Holiday Weekend Listomania (Special Dangerous Visions! Edition)
posted August 29, 2008 1:54 PM

DVD Event of the Week: Is it Errol Flynn: The Warner Brothers Western Collection, a four disc set featuring the unjustly obscure noirish oater Rocky Mountain (with Slim Pickens in his first film role)? Is it Sony's new box set The Three Stooges Collection: Volume 3, collecting all the trio's short films from 1940-42? Or is it Restored Serials new version of the 1922 Harry Houdini silent The Man From Beyond, with the great illusionist as a man awakened after a century long frozen sleep?
All worthy, to be sure, especially the Houdini disc, which is the most complete version of the film currently available (and you can and should order it here). But for my money it's Warner Bros. widescreen version of the Wachowski Brothers ' thoroughly bonkers sort-of live action version of the 60s anime fave Speed Racer.
Don't get me wrong -- by any objective standard, this is a terrible, terrible film. Obviously, the basic idea of taking a really crappy kids cartoon show and blowing it up to the dimensions of a mega-budget Hollywood blockbuster is kind of lunatic to begin with, but the Wachowskis -- whose troweled-on adolescent mysticism and narrative incoherence in the second and third Matrix movies was beyond embarassing -- seem to think what they're doing is absolutely brilliant, despite the absence of remotely plausible characters or even recognizable human beings (it's probably no accident that the most interesting on-screen presence is the damn monkee).
And yet, and yet...the (apparently) almost all-digital design scheme, the garishly vivid psychedelic colors and obviously computer generated action scenes (do any of the cars in the film actually exist in the physical world? I have no idea) all cohere into what for better or worse is a consistently worked out alternative universe; the authors' vision may be dumb as a sack of hammers, but you have to respect the sheer boneheaded obsessiveness and skill with which it's realized. Basically, what you get here is Blade Runner for morons, but it's no less amazing for its idiocy. Warner's disc transfer is pretty much demo quality; extras include a tour of the movie sets with co-star Paulie Litt, which is informative enough as these things go but has a certain annoying (shall we say) self-congratulatory air.

§ RECORDS
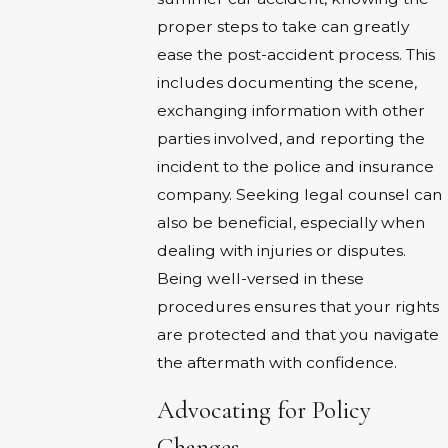
proper steps to take can greatly
ease the post-accident process. This
includes documenting the scene,
exchanging information with other
parties involved, and reporting the
incident to the police and insurance
company. Seeking legal counsel can
also be beneficial, especially when
dealing with injuries or disputes.
Being well-versed in these
procedures ensures that your rights
are protected and that you navigate
the aftermath with confidence.
Advocating for Policy
Changes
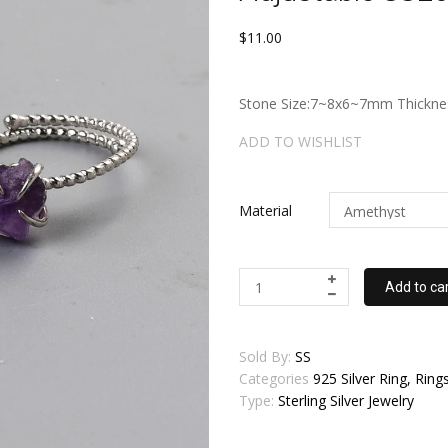
$11.00
Stone Size:7~8x6~7mm Thicknes
ADD TO WISHLIST
Material
Add to ca
Sold By:
SS
Categories
925 Silver Ring, Rings,
Type:
Sterling Silver Jewelry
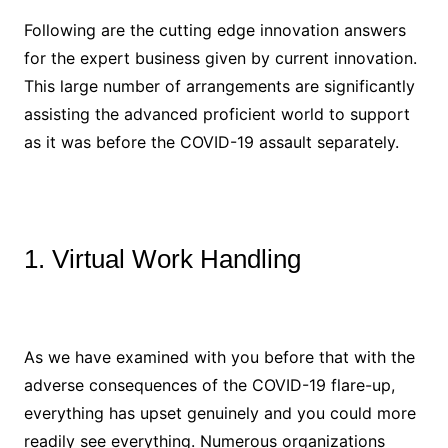
Following are the cutting edge innovation answers
for the expert business given by current innovation.
This large number of arrangements are significantly
assisting the advanced proficient world to support
as it was before the COVID-19 assault separately.
1. Virtual Work Handling
As we have examined with you before that with the
adverse consequences of the COVID-19 flare-up,
everything has upset genuinely and you could more
readily see everything. Numerous organizations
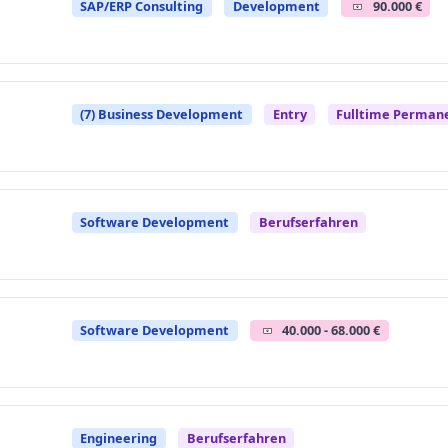
SAP/ERP Consulting
Development
90.000 €
(7) Business Development
Entry
Fulltime Perman
Software Development
Berufserfahren
Software Development
40.000 - 68.000 €
Engineering
Berufserfahren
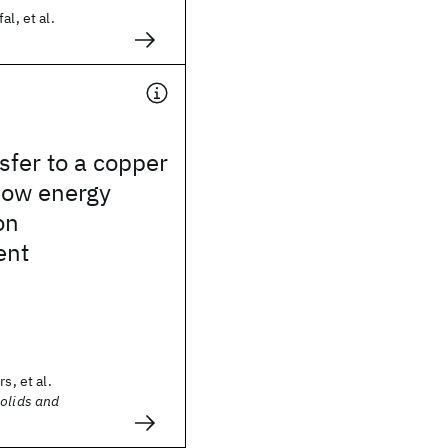
al, et al.
sfer to a copper
low energy
on
ent
s, et al.
Solids and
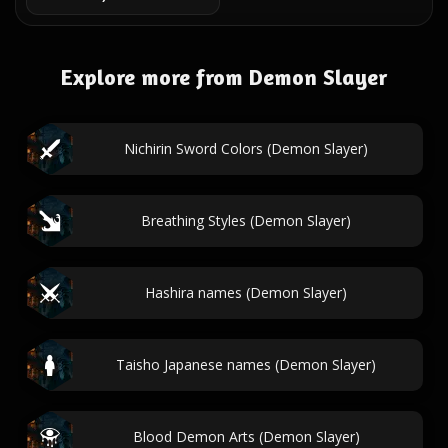
Explore more from Demon Slayer
Nichirin Sword Colors (Demon Slayer)
Breathing Styles (Demon Slayer)
Hashira names (Demon Slayer)
Taisho Japanese names (Demon Slayer)
Blood Demon Arts (Demon Slayer)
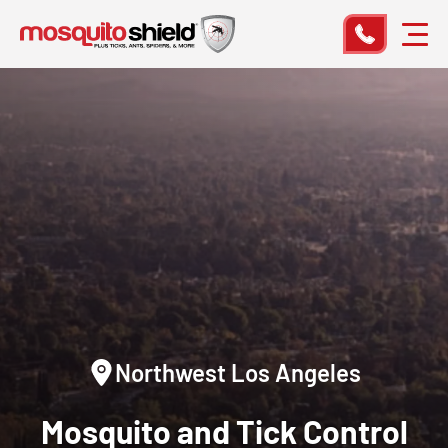
Northwest Los Angeles
Mosquito and Tick Control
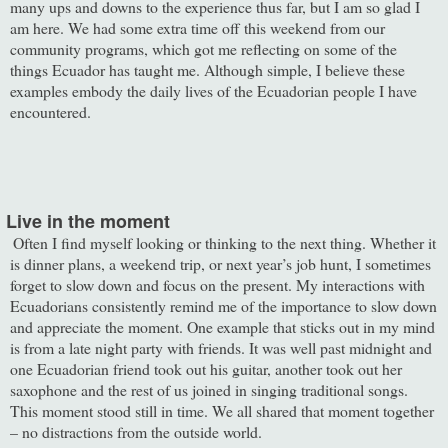
many ups and downs to the experience thus far, but I am so glad I
am here. We had some extra time off this weekend from our
community programs, which got me reflecting on some of the
things Ecuador has taught me. Although simple, I believe these
examples embody the daily lives of the Ecuadorian people I have
encountered.
ive in the moment
ten I find myself looking or thinking to the next thing. Whether it
is dinner plans, a weekend trip, or next year’s job hunt, I sometimes
forget to slow down and focus on the present. My interactions with
Ecuadorians consistently remind me of the importance to slow down
and appreciate the moment. One example that sticks out in my mind
is from a late night party with friends. It was well past midnight and
one Ecuadorian friend took out his guitar, another took out her
saxophone and the rest of us joined in singing traditional songs.
This moment stood still in time. We all shared that moment together
– no distractions from the outside world.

§ EXERCISE REQUIREMENTS
Copy everything in the holiday DVD post from "posted August 29, 2008" down to "long frozen sleep?", swapping "oater" for "horse opera".

§ SOLUTION FOR THIS PROBLEM
posted August 29, 2008 1:54 PM

DVD Event of the Week: Is it Errol Flynn: The Warner Brothers Western Collection, a four disc set featuring the unjustly obscure noirish horse opera Rocky Mountain (with Slim Pickens in his first film role)? Is it Sony's new box set The Three Stooges Collection: Volume 3, collecting all the trio's short films from 1940-42? Or is it Restored Serials new version of the 1922 Harry Houdini silent The Man From Beyond, with the great illusionist as a man awakened after a century long frozen sleep?